To choose the appropiate number of k, the most widely used method is to do the square root of the rows.
sqrt(nrow(pima))
## [1] 27.71281
pima.k23 <- knn(train = pima.train, test = pima.test, cl = pima.train.lab, k = 23, prob = TRUE)
Also we can check the extent of consens between voters inside the knn model.
pima.k23.prob <- attr(pima.k23, "prob")
head(pima.k23)
## [1] Positive Negative Positive Positive Negative Negative
## Levels: Negative Positive
head(pima.k23.prob)
## [1] 0.5652174 0.6521739 0.5652174 0.5217391 0.8260870 1.0000000
To do so, the best method is to do a confussion matrix
gmodels::CrossTable(x = pima.test.lab, y = pima.k23, prop.chisq = FALSE)
##
##
## Cell Contents
## |-------------------------|
## | N |
## | N / Row Total |
## | N / Col Total |
## | N / Table Total |
## |-------------------------|
##
##
## Total Observations in Table: 107
##
##
## | pima.k23
## pima.test.lab | Negative | Positive | Row Total |
## --------------|-----------|-----------|-----------|
## Negative | 67 | 16 | 83 |
## | 0.807 | 0.193 | 0.776 |
## | 0.870 | 0.533 | |
## | 0.626 | 0.150 | |
## --------------|-----------|-----------|-----------|
## Positive | 10 | 14 | 24 |
## | 0.417 | 0.583 | 0.224 |
## | 0.130 | 0.467 | |
## | 0.093 | 0.131 | |
## --------------|-----------|-----------|-----------|
## Column Total | 77 | 30 | 107 |
## | 0.720 | 0.280 | |
## --------------|-----------|-----------|-----------|
##
##
table(pima.k23, pima.test.lab)
## pima.test.lab
## pima.k23 Negative Positive
## Negative 67 10
## Positive 16 14
Also we can Compute the accuracy
mean(pima.k23 == pima.test.lab)
## [1] 0.7570093
We have created a test with a 75% of accuracy. This may be a good or a bad indicator depending of the cost-performance calculation. In conclusion:
False negatives: 10 (the most dangerous in most cases), a 9%. False positives: 16 (in this case would represent a burden to the health care system), a 15%.

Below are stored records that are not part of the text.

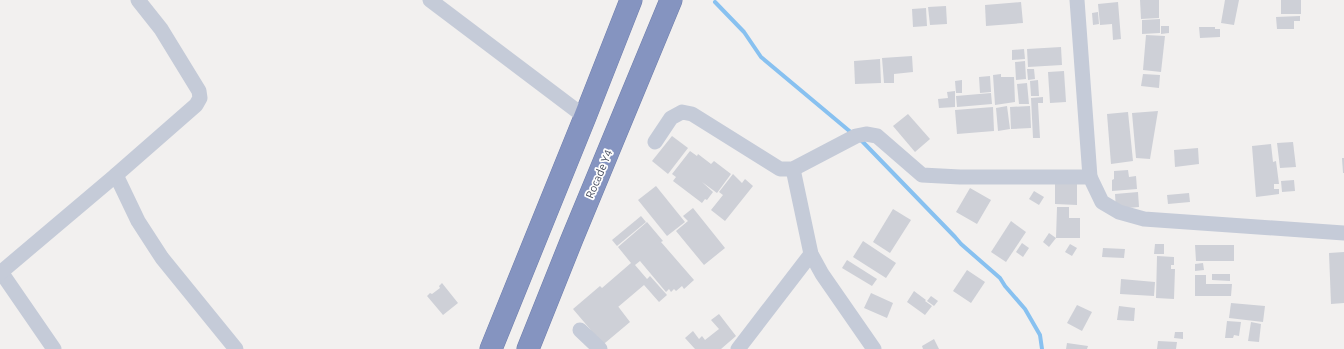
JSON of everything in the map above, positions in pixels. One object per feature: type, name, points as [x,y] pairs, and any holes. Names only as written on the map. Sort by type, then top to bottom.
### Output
[{"type":"highway","points":[[491,349],[631,0]]},
{"type":"highway","name":"Rocade Y4","points":[[528,349],[671,0]]},
{"type":"street","points":[[54,349],[1,273],[196,105],[200,98],[199,92],[164,36],[138,0]]},
{"type":"street","points":[[430,0],[585,117]]},
{"type":"street","points":[[1077,0],[1090,177],[1102,202],[1119,212],[1144,219],[1344,233]]},
{"type":"street","points":[[655,142],[671,118],[682,112],[692,114],[780,169],[793,169],[856,136],[866,134],[877,136],[922,175],[960,177],[1090,177]]},
{"type":"street","points":[[793,169],[811,254],[822,274],[874,349]]},
{"type":"street","points":[[116,175],[138,221],[162,258],[236,349]]},
{"type":"street","points":[[738,349],[811,254]]},
{"type":"street","points":[[580,330],[600,349]]},
{"type":"building","points":[[1140,0],[1159,0],[1159,18],[1141,19]]},
{"type":"building","points":[[1225,0],[1239,0],[1234,25],[1221,23]]},
{"type":"building","points":[[1281,0],[1301,0],[1301,14],[1281,14]]},
{"type":"building","points":[[1021,2],[1023,23],[986,26],[985,5]]},
{"type":"building","points":[[1118,2],[1121,39],[1113,40],[1112,24],[1100,25],[1098,4]]},
{"type":"building","points":[[946,6],[947,24],[930,25],[928,7]]},
{"type":"building","points":[[926,8],[927,26],[913,27],[912,9]]},
{"type":"building","points":[[1098,12],[1099,24],[1093,25],[1092,13]]},
{"type":"building","points":[[1300,16],[1300,21],[1294,21],[1294,29],[1277,29],[1276,17]]},
{"type":"building","points":[[1160,19],[1160,33],[1142,34],[1142,20]]},
{"type":"building","points":[[1161,26],[1169,26],[1169,33],[1161,34]]},
{"type":"building","points":[[1199,27],[1215,27],[1215,29],[1220,29],[1220,37],[1200,38]]},
{"type":"building","points":[[1146,35],[1165,36],[1161,72],[1143,70]]},
{"type":"building","points":[[1061,47],[1062,65],[1028,67],[1027,49]]},
{"type":"building","points":[[1024,49],[1025,59],[1012,60],[1012,50]]},
{"type":"building","points":[[912,56],[913,72],[894,74],[894,83],[884,83],[882,58]]},
{"type":"building","points":[[880,59],[881,83],[855,84],[854,61]]},
{"type":"building","points":[[1025,61],[1026,79],[1016,80],[1015,62]]},
{"type":"building","points":[[1027,69],[1034,69],[1035,79],[1028,80]]},
{"type":"building","points":[[1064,71],[1066,102],[1050,103],[1048,72]]},
{"type":"building","points":[[1001,74],[1001,77],[1014,77],[1015,102],[995,105],[993,75]]},
{"type":"building","points":[[1143,74],[1160,75],[1159,88],[1141,86]]},
{"type":"building","points":[[990,76],[991,92],[980,93],[979,77]]},
{"type":"building","points":[[962,80],[962,93],[956,93],[955,81]]},
{"type":"building","points":[[1038,80],[1039,96],[1031,96],[1030,81]]},
{"type":"building","points":[[1027,83],[1029,104],[1019,104],[1017,84]]},
{"type":"building","points":[[955,91],[955,107],[939,108],[938,99],[948,98],[947,92]]},
{"type":"building","points":[[991,93],[992,104],[957,107],[956,96]]},
{"type":"building","points":[[1043,97],[1043,103],[1038,103],[1040,138],[1033,138],[1031,98]]},
{"type":"building","points":[[1007,106],[1010,129],[998,131],[996,108]]},
{"type":"building","points":[[1030,106],[1031,128],[1011,129],[1010,107]]},
{"type":"building","points":[[993,107],[994,131],[957,134],[955,110]]},
{"type":"building","points":[[1158,111],[1150,159],[1136,158],[1132,113]]},
{"type":"building","points":[[1128,112],[1133,161],[1111,164],[1107,114]]},
{"type":"building","points":[[908,114],[930,139],[915,152],[893,126]]},
{"type":"building","points":[[672,136],[688,148],[668,174],[652,161]]},
{"type":"building","points":[[1293,142],[1296,167],[1280,168],[1277,143]]},
{"type":"building","points":[[1271,144],[1273,162],[1276,161],[1279,184],[1274,184],[1274,189],[1279,189],[1279,194],[1256,197],[1252,146]]},
{"type":"building","points":[[1198,148],[1199,164],[1175,167],[1174,150]]},
{"type":"building","points":[[690,151],[697,156],[698,154],[711,164],[714,161],[731,174],[717,193],[702,182],[713,192],[707,200],[705,199],[702,203],[673,181],[676,177],[672,174]]},
{"type":"building","points":[[1342,158],[1344,158],[1344,173],[1343,173]]},
{"type":"building","points":[[1128,170],[1129,177],[1136,176],[1137,189],[1112,191],[1114,171]]},
{"type":"building","points":[[733,174],[742,183],[745,179],[753,186],[725,221],[711,210],[723,195],[719,192]]},
{"type":"building","points":[[1294,180],[1295,191],[1282,192],[1281,181]]},
{"type":"building","points":[[1055,183],[1077,183],[1077,205],[1055,204]]},
{"type":"building","points":[[656,186],[685,222],[667,236],[638,200]]},
{"type":"building","points":[[970,188],[991,200],[977,224],[956,212]]},
{"type":"building","points":[[1034,191],[1044,197],[1039,205],[1029,199]]},
{"type":"building","points":[[1138,192],[1139,207],[1116,209],[1115,194]]},
{"type":"building","points":[[1189,193],[1190,202],[1168,204],[1167,195]]},
{"type":"building","points":[[1057,207],[1069,207],[1069,218],[1080,218],[1080,238],[1056,238]]},
{"type":"building","points":[[693,208],[725,248],[704,265],[676,231],[688,221],[683,216]]},
{"type":"building","points":[[893,209],[911,220],[890,253],[873,242]]},
{"type":"building","points":[[641,216],[646,222],[617,246],[612,240]]},
{"type":"building","points":[[1011,221],[1026,232],[1006,262],[991,252]]},
{"type":"building","points":[[647,222],[663,241],[661,242],[694,280],[684,289],[682,286],[676,291],[674,289],[671,292],[669,289],[666,292],[640,261],[635,265],[647,279],[650,276],[667,295],[659,302],[644,285],[618,307],[630,322],[599,348],[590,329],[573,309],[600,286],[602,288],[631,263],[618,247]]},
{"type":"building","points":[[1049,233],[1056,238],[1049,247],[1043,242]]},
{"type":"building","points":[[863,241],[896,263],[886,278],[853,257]]},
{"type":"building","points":[[1022,243],[1029,248],[1023,257],[1016,252]]},
{"type":"building","points":[[1070,244],[1077,248],[1072,256],[1065,252]]},
{"type":"building","points":[[1155,244],[1164,244],[1164,254],[1154,254]]},
{"type":"building","points":[[1195,245],[1234,245],[1234,261],[1196,261]]},
{"type":"building","points":[[1103,248],[1125,249],[1124,258],[1102,257]]},
{"type":"building","points":[[1344,252],[1344,303],[1331,304],[1329,253]]},
{"type":"building","points":[[1157,256],[1174,257],[1174,265],[1171,265],[1171,269],[1175,269],[1174,299],[1156,298]]},
{"type":"building","points":[[847,260],[877,279],[872,286],[842,268]]},
{"type":"building","points":[[1203,263],[1204,270],[1195,271],[1195,264]]},
{"type":"building","points":[[967,270],[985,282],[971,303],[953,291]]},
{"type":"building","points":[[1212,274],[1230,274],[1230,281],[1212,280]]},
{"type":"building","points":[[1195,275],[1206,275],[1206,284],[1232,284],[1231,296],[1195,296]]},
{"type":"building","points":[[1121,279],[1155,282],[1154,296],[1120,294]]},
{"type":"building","points":[[442,283],[458,303],[443,315],[427,296],[440,288],[439,286]]},
{"type":"building","points":[[914,291],[932,306],[925,315],[907,302]]},
{"type":"building","points":[[871,293],[893,303],[887,318],[864,308]]},
{"type":"building","points":[[931,296],[938,301],[934,306],[927,301]]},
{"type":"building","points":[[1231,303],[1265,306],[1263,322],[1229,318]]},
{"type":"building","points":[[1077,305],[1092,312],[1082,331],[1067,323]]},
{"type":"building","points":[[1119,306],[1135,308],[1134,321],[1117,320]]},
{"type":"building","points":[[719,314],[736,336],[721,349],[695,349],[685,338],[693,331],[699,339],[702,336],[705,340],[719,329],[711,320]]},
{"type":"building","points":[[1227,321],[1241,322],[1239,336],[1234,335],[1233,338],[1225,338]]},
{"type":"building","points":[[1251,322],[1261,324],[1259,342],[1248,341]]},
{"type":"building","points":[[1175,332],[1183,332],[1183,339],[1174,338]]},
{"type":"building","points":[[934,339],[939,349],[923,349],[922,346]]},
{"type":"building","points":[[1158,341],[1177,342],[1176,349],[1157,349]]},
{"type":"building","points":[[1067,343],[1088,346],[1087,349],[1066,349]]},
{"type":"waterway","points":[[715,2],[744,32],[761,57],[853,134]]},
{"type":"waterway","points":[[860,139],[961,244],[1000,278],[1025,309],[1040,335],[1042,349]]}]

Let’s see whether z-score standardization can improve our predictive accuracy. This kind of normalization preserves the original range between values, so is a better option in most cases. Scores over 3 or below -3 represents a very rare value.

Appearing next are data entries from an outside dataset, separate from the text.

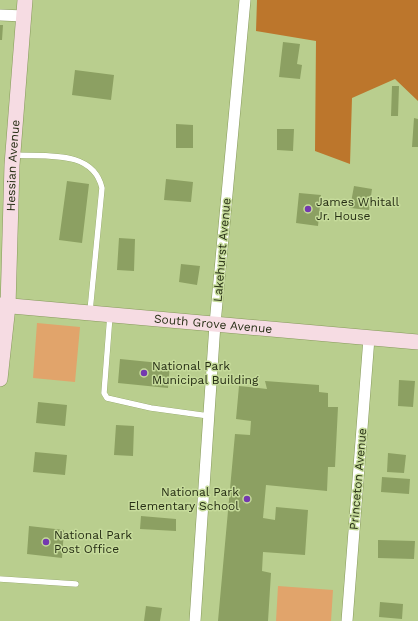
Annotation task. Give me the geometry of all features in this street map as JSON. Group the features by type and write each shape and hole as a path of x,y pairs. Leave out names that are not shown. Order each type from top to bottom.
{"main road":[{"name":"Hessian Avenue","path":"0,379 13,155 25,0"},
{"name":"South Grove Avenue","path":"4,306 418,342"}],"street":[{"name":"Lakehurst Avenue","path":"195,621 215,324 245,0"},
{"path":"0,15 24,16"},
{"name":"Princeton Avenue","path":"347,621 369,338"}],"lane":[{"path":"13,155 73,158 88,166 100,180 102,188 90,314"},
{"path":"110,315 104,393 107,398 151,408 209,416"},
{"path":"0,580 76,584"}],"shaded area":[{"path":"257,0 418,0 418,101 395,79 352,98 350,164 315,151 316,41 256,31"},
{"path":"37,323 80,327 75,382 33,378"},
{"path":"278,586 333,590 331,621 276,621"}],"building":[{"path":"0,25 3,25 2,40 0,40"},
{"path":"283,42 300,44 297,64 302,65 300,79 279,77"},
{"path":"75,70 114,75 111,100 72,95"},
{"path":"392,86 399,86 398,116 391,116"},
{"path":"414,118 418,119 418,147 412,147"},
{"path":"176,124 193,125 193,148 176,148"},
{"path":"277,129 294,129 293,151 277,150"},
{"path":"166,179 193,182 191,202 164,200"},
{"path":"67,181 89,184 82,243 59,240"},
{"path":"354,186 372,189 369,210 350,208"},
{"name":"James Whitall Jr. House","path":"299,193 321,195 318,226 296,223"},
{"path":"119,238 135,239 134,271 117,270"},
{"path":"181,264 200,266 197,285 179,282"},
{"name":"National Park Municipal Building","path":"120,359 170,364 168,388 118,383"},
{"path":"399,380 415,381 413,407 398,406"},
{"name":"National Park Elementary School","path":"265,381 319,385 319,392 328,393 328,407 338,407 335,467 328,467 327,491 266,485 263,518 275,520 276,507 308,510 305,555 263,552 262,571 271,573 268,621 218,621 235,434 250,435 251,421 236,419 239,386 267,389"},
{"path":"38,402 67,405 65,426 36,423"},
{"path":"116,425 134,426 133,456 114,455"},
{"path":"35,452 67,455 65,475 33,472"},
{"path":"388,453 406,455 404,473 387,472"},
{"path":"382,477 410,479 409,494 381,492"},
{"path":"141,516 176,519 176,531 140,529"},
{"name":"National Park Post Office","path":"29,526 64,530 62,558 27,554"},
{"path":"378,540 415,541 414,559 378,558"},
{"path":"380,602 403,604 402,619 379,617"},
{"path":"146,606 162,608 160,621 144,621"}],"place":[{"name":"James Whitall Jr. House","path":"308,209"},
{"name":"National Park Municipal Building","path":"144,373"},
{"name":"National Park Elementary School","path":"247,499"},
{"name":"National Park Post Office","path":"46,542"}]}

pima.z <- as.data.frame(scale(pima[,-9]))
pima.z.train <- pima.z[1:427, ]
pima.z.test <- pima.z[428:534, ]
pima.z.k23 <- knn(train = pima.z.train, test = pima.z.test, cl = pima.train.lab, k = 23)
gmodels::CrossTable(x = pima.test.lab, y = pima.z.k23, prop.chisq = FALSE)
##
##
## Cell Contents
## |-------------------------|
## | N |
## | N / Row Total |
## | N / Col Total |
## | N / Table Total |
## |-------------------------|
##
##
## Total Observations in Table: 107
##
##
## | pima.z.k23
## pima.test.lab | Negative | Positive | Row Total |
## --------------|-----------|-----------|-----------|
## Negative | 75 | 8 | 83 |
## | 0.904 | 0.096 | 0.776 |
## | 0.852 | 0.421 | |
## | 0.701 | 0.075 | |
## --------------|-----------|-----------|-----------|
## Positive | 13 | 11 | 24 |
## | 0.542 | 0.458 | 0.224 |
## | 0.148 | 0.579 | |
## | 0.121 | 0.103 | |
## --------------|-----------|-----------|-----------|
## Column Total | 88 | 19 | 107 |
## | 0.822 | 0.178 | |
## --------------|-----------|-----------|-----------|
##
##
table(pima.z.k23, pima.test.lab)
## pima.test.lab
## pima.z.k23 Negative Positive
## Negative 75 13
## Positive 8 11
mean(pima.z.k23 == pima.test.lab)
## [1] 0.8037383
Interestingly enough, the rate of false positives has increased while the rate of false negatives and the global accuracy has improved. Giving the fact in the health care system the false positives are considerably more problematic than false negatives, we will choose to use a model with normalized punctuation rather than z-scores.